Data excerpts:
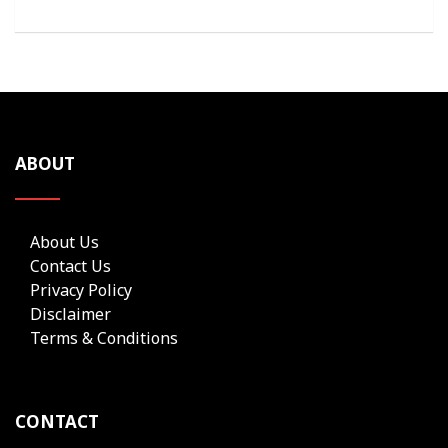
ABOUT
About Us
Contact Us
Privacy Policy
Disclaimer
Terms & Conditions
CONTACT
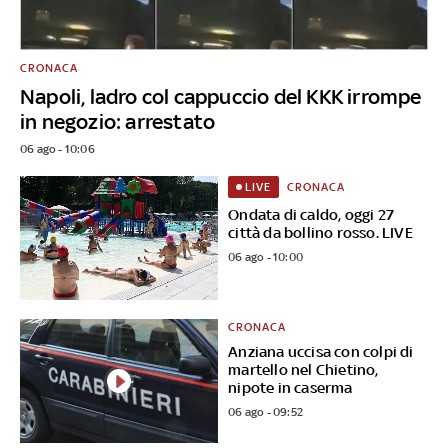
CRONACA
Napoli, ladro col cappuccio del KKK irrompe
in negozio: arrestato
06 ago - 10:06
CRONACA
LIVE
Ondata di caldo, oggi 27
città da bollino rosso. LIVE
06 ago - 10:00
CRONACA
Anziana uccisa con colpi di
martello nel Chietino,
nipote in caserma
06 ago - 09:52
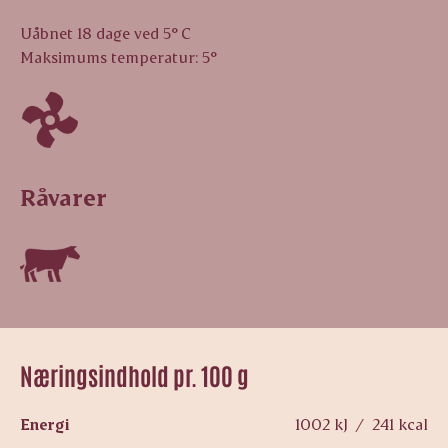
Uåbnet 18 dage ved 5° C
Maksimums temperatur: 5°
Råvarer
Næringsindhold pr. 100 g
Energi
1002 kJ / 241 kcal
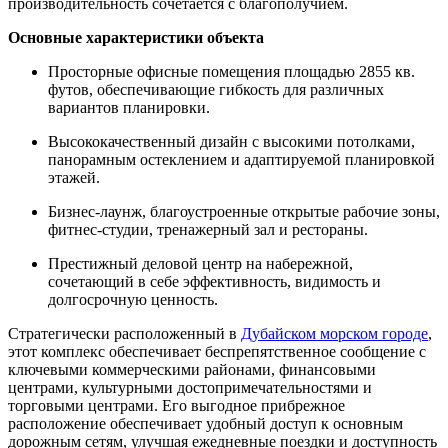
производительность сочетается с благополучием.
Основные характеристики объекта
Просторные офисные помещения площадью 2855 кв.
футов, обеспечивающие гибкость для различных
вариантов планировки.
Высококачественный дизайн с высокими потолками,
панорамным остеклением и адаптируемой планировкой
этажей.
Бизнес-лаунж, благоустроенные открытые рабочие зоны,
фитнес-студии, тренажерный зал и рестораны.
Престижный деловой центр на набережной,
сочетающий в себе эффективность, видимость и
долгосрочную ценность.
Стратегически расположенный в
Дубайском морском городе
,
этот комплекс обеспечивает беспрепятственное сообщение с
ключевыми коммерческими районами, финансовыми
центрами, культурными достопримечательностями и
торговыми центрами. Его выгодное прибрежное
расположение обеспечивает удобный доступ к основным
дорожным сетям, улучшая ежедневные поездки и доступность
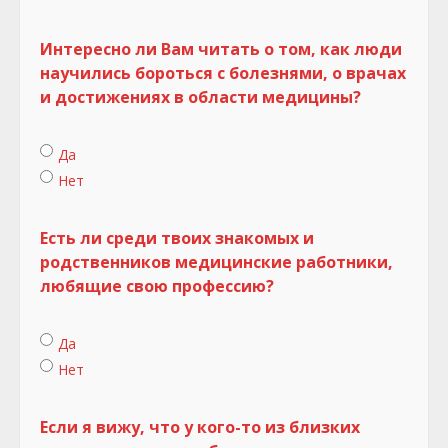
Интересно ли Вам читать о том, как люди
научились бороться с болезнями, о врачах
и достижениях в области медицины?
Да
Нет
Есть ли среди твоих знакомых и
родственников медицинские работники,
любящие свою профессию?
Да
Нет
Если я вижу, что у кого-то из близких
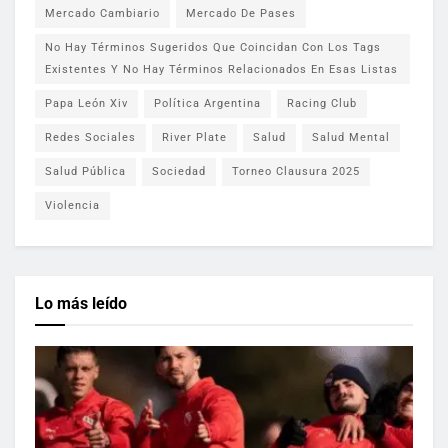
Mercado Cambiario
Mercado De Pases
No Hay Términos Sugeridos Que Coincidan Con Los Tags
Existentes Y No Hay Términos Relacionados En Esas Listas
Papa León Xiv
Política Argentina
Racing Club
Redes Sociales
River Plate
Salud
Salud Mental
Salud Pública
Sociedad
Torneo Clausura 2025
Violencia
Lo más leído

▶ [Exercise brief]
Copy out the lines word for word, beginning with the line that contains "Интересно ли Вам читать о том, как люди" and continuing to the end of the records. Leave the pictures out.

▶ [Answer box]
Интересно ли Вам читать о том, как люди
научились бороться с болезнями, о врачах
и достижениях в области медицины?
Да
Нет
Есть ли среди твоих знакомых и
родственников медицинские работники,
любящие свою профессию?
Да
Нет
Если я вижу, что у кого-то из близких
Mercado Cambiario
Mercado De Pases
No Hay Términos Sugeridos Que Coincidan Con Los Tags
Existentes Y No Hay Términos Relacionados En Esas Listas
Papa León Xiv
Política Argentina
Racing Club
Redes Sociales
River Plate
Salud
Salud Mental
Salud Pública
Sociedad
Torneo Clausura 2025
Violencia
Lo más leído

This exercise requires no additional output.